Os meus olhos arderam.
Já sentindo a adrenalina me dominar por completo, pus as mãos no
trinco da porta do carro, para abrir e sair correndo até lá, como numa atitude
louca e desesperada de tê-la nos meus braços, sem nem pensar direito nas
estratégias táticas que tínhamos estudado e traçado, durante as várias horas
de viagem.
No momento em que eu, assim, tentei fazer, pouco me importando
se aquilo poderia representar a falha de uma policial, algo travou a minha
atenção novamente. Algo que fez o meu sangue ferver, enquanto eu
apertava o trinco entre os meus dedos. Ela estava tentando fugir. Eu sabia
que estava. Mas, dois homens, de repente, apareceram e a puxaram
bruscamente. A minha garota forte e destemida ainda tentou lutar contra
eles como podia. Só que não conseguiu. Sobretudo, depois de levar um tapa
certeiro na cara que a fez cair no chão, tamanha força do impacto.
Arrastaram-na para dentro de novo, como se ela fosse um objeto inanimado.
E aí, tudo dentro de mim se revirou em pura fúria.
Talvez eu nunca tivesse sentido tanta raiva em toda a minha vida.
Bufei, trincando os dentes, puta. Meus olhos pegando fogo.

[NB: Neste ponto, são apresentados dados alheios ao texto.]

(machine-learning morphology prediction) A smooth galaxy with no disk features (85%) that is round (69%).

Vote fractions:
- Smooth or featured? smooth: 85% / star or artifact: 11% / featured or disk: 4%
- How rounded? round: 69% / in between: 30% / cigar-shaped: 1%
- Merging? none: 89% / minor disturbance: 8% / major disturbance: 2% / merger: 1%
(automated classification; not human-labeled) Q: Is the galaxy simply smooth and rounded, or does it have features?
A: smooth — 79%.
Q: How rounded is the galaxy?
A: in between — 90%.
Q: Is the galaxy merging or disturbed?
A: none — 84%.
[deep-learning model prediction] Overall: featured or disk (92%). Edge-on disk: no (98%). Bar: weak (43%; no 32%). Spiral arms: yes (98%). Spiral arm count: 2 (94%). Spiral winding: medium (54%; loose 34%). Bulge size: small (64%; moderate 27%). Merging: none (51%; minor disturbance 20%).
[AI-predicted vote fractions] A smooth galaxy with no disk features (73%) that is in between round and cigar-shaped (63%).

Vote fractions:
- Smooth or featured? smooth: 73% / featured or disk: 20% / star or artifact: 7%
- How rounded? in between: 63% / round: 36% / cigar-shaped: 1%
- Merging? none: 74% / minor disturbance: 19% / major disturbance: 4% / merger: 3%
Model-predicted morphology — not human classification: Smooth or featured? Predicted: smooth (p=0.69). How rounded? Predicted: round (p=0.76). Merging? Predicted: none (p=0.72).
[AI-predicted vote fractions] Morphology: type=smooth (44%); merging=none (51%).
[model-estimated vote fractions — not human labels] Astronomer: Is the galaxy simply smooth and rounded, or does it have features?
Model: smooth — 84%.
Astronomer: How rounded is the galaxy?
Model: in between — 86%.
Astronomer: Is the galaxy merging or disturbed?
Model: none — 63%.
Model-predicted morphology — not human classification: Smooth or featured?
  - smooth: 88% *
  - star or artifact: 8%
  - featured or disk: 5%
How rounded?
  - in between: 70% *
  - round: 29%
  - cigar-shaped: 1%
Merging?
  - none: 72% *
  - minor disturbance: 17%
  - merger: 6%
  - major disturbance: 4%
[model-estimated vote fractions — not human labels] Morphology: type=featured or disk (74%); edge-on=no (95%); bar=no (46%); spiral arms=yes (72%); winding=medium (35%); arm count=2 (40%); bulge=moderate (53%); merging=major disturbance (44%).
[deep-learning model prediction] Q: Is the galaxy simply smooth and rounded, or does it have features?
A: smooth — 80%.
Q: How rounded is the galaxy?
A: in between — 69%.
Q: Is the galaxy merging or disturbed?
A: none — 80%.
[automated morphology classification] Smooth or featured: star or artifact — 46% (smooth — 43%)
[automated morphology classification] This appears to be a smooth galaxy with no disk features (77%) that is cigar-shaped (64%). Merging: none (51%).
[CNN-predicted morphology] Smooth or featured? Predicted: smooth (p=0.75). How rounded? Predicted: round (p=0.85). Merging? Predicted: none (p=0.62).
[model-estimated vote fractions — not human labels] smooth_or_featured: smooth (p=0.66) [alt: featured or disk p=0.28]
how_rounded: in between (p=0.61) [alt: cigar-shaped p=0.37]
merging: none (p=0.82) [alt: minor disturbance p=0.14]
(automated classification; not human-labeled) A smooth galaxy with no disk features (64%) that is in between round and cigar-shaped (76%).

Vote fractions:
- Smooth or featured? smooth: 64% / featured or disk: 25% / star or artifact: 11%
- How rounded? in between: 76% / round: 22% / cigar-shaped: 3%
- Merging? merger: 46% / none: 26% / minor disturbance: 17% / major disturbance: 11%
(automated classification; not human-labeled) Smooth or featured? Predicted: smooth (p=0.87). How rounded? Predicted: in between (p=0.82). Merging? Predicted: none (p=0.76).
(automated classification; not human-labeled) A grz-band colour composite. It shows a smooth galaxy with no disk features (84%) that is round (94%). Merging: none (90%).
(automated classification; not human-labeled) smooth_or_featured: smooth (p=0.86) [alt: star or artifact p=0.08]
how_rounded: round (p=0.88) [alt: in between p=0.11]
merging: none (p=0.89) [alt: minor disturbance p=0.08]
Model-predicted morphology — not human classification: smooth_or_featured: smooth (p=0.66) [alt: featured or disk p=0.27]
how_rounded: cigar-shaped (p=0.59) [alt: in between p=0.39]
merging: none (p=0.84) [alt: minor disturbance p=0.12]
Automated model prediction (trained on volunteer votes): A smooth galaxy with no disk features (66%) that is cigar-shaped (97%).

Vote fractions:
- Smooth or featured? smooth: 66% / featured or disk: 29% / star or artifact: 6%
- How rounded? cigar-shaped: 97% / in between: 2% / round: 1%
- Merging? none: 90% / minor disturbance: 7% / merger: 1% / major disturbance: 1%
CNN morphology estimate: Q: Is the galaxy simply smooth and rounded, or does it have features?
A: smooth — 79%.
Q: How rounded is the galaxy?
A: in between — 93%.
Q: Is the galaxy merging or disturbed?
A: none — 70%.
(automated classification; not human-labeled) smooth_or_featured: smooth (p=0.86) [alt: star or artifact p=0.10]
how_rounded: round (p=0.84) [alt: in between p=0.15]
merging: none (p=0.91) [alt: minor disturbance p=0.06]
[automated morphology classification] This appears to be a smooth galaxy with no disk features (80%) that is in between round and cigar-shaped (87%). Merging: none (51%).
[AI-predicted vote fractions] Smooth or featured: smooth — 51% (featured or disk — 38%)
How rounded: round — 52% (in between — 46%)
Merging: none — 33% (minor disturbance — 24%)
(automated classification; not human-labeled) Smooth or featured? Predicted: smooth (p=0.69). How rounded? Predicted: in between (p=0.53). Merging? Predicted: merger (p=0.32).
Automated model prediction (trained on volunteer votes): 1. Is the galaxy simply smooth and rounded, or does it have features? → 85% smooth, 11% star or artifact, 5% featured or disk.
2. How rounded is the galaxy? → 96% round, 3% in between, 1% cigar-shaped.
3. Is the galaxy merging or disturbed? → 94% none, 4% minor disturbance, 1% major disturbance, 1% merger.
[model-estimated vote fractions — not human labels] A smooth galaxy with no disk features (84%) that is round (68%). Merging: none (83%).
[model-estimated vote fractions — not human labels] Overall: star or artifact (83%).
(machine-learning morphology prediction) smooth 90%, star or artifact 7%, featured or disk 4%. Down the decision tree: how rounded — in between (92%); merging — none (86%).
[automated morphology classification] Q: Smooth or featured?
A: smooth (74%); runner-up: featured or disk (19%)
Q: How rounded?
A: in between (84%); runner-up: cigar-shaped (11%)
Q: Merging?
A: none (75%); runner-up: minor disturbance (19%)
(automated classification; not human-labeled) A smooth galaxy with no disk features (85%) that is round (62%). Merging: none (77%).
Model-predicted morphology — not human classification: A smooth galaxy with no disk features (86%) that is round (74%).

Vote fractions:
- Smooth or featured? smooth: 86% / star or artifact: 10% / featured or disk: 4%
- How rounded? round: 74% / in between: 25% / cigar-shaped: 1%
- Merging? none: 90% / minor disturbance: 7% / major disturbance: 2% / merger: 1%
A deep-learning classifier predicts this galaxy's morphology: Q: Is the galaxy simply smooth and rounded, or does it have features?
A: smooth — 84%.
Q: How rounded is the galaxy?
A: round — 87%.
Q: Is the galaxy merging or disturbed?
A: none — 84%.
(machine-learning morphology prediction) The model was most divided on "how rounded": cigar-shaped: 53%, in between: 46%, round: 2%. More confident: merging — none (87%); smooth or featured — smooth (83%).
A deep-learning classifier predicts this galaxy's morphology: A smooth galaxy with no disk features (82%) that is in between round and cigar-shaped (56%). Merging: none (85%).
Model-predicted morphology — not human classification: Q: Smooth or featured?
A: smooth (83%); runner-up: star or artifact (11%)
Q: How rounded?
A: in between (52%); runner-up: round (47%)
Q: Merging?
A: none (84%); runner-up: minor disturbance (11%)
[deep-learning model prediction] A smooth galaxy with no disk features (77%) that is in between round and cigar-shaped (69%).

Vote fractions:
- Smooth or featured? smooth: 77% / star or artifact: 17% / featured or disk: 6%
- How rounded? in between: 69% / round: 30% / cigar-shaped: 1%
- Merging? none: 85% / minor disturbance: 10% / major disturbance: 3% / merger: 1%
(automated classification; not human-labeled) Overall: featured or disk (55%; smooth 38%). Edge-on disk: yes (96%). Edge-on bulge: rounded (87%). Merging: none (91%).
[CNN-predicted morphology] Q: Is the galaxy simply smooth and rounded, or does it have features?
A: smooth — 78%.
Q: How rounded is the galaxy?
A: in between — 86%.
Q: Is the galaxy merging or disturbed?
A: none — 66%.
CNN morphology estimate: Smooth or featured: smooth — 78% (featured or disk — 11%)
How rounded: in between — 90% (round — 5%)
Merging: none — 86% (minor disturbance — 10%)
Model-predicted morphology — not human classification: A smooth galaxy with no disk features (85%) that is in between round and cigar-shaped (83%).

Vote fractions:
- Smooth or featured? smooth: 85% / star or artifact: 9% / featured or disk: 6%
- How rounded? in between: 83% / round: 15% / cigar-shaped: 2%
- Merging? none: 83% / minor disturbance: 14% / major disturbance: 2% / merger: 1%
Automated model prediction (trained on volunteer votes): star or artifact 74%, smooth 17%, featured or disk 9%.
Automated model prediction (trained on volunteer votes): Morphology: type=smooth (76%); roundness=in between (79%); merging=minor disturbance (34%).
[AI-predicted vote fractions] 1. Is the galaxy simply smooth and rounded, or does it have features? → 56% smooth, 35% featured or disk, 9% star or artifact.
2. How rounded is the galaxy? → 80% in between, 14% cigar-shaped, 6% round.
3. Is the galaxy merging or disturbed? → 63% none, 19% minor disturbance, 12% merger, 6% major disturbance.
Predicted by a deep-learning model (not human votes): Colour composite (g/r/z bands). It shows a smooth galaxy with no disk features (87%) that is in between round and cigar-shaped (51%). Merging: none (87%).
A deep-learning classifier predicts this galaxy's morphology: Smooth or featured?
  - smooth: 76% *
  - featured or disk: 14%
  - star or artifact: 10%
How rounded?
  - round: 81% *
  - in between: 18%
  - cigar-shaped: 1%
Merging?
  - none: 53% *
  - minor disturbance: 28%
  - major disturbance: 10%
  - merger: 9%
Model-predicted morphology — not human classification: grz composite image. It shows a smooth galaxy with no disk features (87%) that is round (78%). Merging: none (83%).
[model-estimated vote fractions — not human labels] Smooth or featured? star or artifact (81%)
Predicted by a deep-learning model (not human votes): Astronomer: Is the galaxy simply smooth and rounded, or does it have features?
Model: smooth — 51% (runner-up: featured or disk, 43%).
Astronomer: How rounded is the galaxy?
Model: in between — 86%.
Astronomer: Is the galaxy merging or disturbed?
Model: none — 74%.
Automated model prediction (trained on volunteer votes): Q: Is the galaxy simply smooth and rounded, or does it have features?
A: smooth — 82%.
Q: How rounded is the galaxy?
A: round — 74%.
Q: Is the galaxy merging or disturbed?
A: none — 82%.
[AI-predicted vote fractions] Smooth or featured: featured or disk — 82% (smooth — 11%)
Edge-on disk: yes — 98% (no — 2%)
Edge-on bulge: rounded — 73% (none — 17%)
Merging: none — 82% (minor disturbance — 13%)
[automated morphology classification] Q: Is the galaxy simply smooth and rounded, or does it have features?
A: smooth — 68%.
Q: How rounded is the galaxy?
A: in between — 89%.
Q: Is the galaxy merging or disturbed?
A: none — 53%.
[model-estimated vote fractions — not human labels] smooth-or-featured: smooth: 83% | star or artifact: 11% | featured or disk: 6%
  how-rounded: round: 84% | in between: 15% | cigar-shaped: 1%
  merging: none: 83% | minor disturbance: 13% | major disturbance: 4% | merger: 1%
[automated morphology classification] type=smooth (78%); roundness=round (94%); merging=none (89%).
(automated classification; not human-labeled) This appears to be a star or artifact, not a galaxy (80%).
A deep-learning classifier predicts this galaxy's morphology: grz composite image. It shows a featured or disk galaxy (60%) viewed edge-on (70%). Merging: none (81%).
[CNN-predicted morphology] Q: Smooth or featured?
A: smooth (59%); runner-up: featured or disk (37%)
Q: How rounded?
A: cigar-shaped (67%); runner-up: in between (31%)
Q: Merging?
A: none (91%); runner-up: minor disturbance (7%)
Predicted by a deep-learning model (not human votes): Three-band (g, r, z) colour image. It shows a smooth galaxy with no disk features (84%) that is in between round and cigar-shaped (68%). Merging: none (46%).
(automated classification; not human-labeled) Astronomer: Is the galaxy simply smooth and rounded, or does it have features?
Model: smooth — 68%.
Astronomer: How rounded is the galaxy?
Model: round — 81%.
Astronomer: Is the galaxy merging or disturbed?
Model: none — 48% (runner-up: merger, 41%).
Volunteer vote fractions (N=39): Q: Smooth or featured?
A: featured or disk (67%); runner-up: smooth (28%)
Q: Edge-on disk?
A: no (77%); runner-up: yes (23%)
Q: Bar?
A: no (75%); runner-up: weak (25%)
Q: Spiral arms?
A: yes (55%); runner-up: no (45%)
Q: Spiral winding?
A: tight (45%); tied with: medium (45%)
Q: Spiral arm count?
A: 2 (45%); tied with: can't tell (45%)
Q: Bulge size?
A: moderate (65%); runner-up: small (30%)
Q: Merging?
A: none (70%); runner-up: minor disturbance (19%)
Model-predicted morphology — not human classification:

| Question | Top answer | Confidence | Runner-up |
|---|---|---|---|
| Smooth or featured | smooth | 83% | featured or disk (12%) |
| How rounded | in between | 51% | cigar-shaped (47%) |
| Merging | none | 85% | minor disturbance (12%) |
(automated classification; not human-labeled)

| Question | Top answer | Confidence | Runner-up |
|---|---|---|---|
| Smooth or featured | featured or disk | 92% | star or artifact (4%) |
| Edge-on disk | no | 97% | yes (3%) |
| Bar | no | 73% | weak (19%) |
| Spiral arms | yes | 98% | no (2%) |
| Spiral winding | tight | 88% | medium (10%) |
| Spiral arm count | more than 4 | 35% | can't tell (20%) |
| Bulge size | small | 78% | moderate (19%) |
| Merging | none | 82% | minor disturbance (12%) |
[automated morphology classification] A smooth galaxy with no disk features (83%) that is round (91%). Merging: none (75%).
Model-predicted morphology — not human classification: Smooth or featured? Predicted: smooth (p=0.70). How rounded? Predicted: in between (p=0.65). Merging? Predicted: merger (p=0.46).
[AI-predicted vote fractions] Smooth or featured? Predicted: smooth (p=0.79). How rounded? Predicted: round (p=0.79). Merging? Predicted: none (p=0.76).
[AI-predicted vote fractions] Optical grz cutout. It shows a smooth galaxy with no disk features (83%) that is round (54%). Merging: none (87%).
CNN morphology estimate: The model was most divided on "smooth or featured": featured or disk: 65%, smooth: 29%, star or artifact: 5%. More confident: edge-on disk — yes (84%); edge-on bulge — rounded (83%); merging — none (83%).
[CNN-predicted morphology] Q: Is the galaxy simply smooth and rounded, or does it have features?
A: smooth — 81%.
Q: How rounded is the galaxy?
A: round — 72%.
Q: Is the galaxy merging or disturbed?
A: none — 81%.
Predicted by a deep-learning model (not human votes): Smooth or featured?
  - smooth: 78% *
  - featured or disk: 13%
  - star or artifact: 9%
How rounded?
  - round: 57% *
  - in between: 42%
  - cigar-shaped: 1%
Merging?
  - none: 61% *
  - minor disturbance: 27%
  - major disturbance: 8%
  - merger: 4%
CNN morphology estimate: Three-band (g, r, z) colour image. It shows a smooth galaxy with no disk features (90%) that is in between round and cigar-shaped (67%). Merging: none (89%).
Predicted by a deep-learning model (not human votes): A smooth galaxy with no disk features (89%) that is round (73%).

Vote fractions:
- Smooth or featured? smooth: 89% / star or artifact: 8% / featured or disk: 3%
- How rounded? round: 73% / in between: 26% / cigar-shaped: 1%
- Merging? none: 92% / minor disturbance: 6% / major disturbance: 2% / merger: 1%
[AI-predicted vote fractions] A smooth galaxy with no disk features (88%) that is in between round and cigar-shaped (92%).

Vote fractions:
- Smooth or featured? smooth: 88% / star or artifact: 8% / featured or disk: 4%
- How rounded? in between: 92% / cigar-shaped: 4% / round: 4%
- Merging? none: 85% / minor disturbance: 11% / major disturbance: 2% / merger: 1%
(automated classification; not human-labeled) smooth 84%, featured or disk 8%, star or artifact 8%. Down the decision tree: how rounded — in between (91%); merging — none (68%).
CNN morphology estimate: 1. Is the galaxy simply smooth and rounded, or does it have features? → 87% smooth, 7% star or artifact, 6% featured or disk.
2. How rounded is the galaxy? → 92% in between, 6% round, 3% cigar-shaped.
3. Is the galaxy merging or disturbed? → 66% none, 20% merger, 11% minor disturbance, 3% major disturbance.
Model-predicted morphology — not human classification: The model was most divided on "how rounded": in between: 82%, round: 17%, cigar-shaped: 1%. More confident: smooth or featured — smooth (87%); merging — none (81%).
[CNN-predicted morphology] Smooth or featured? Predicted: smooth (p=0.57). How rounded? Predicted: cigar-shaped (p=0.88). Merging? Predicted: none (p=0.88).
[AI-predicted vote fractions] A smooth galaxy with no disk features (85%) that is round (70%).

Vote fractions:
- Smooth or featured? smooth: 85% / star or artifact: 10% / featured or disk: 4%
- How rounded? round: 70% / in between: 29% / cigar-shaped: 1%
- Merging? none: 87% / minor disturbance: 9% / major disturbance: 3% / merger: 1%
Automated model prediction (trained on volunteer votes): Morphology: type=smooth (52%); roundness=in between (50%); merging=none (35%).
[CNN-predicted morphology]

Destranquei a porta do carro, já me impulsionando para sair dali e ir
atrás deles, pronta para fazer o que sempre me disseram que era um erro,
mesmo que eu fosse uma policial: justiça com as próprias mãos.
Foi quando eu ia me levantando, sem pensar mais em nada, apenas
cega de fúria, que Westphalen segurou firmemente o meu braço.
— Zara, calma! — exclamou.
Suas sobrancelhas bem arqueadas.
— Calma...?! — franzi o cenho, quase sem entender aquilo. —
Como eu posso manter a calma, porra? Você viu o que eu vi, não viu?! Você
viu o que aqueles filhos da puta fizeram com ela!
— Sim, Zara, eu vi. E eu também fico tão indignada quanto você!
Mas, não aja simplesmente por impulso. A policial Scott que eu conheço
nunca colocou a emoção acima da razão, durante o trabalho! Precisamos
agir em conjunto, estrategicamente. Se você for até lá, desse jeito, sem o
plano e sem os outros policiais, vai foder a missão inteira!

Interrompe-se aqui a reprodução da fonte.